Le n°277 d’Août 2015 de Consommation et modes de vie du CREDOC porte sur la restauration collective d’entreprise et d’administration. Représentant environ 20 % des déjeuners d’actifs et 15 % des repas servis en restauration collective (contre 41 % dans l’enseignement et 40 % dans le domaine du sanitaire et social), cette restauration est considérée comme à un « tournant ».
Cette note de synthèse s’appuie sur un Cahier de recherche du CREDOC de décembre 2014, La restauration collective au travail conforte le modèle alimentaire français.

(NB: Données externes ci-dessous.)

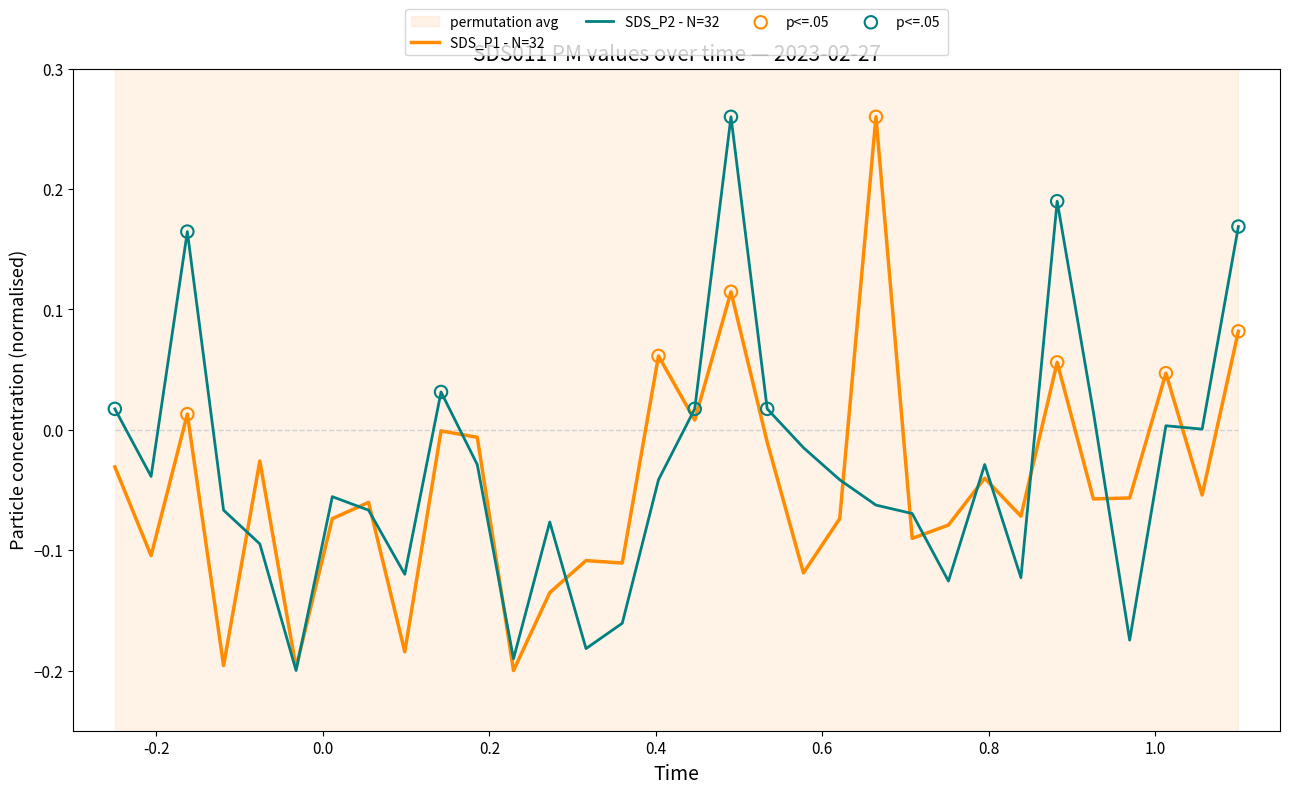

Is the value of SDS_P1 at 00:47 greater than the value of SDS_P2 at 01:09?

Yes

À partir d’éléments de l’enquête Comportements et consommations alimentaires en France de 2010 et d’entretiens auprès d’« usagers/clients », ces travaux avaient pour objectif de tester une hypothèse, déjà confirmée dans le cadre des cantines scolaires : la restauration collective au travail « favoriserait la diversité alimentaire et, plus largement, conforterait le modèle alimentaire ».
Principaux résultats :
La profession, le niveau de diplôme, la région et le lieu d’habitation sont corrélés avec la fréquentation de la cantine. Celle-ci « favorise la prise de repas structurés composés de davantage de plats qu’en d’autres occasions, de menus variés et diversifiés, plus équilibrés, où la gourmandise n’est pas absente ». Il est également démontré qu ce type de restauration favorise également la convivialité.
Plusieurs freins à sa fréquentation sont toutefois identifiés : cadre peu dépaysant, bruit, files d’attente, monotonie des menus. Un élargissement de l’offre et une meilleure gestion des flux ont été identifiées par le Crédoc comme voies de progrès.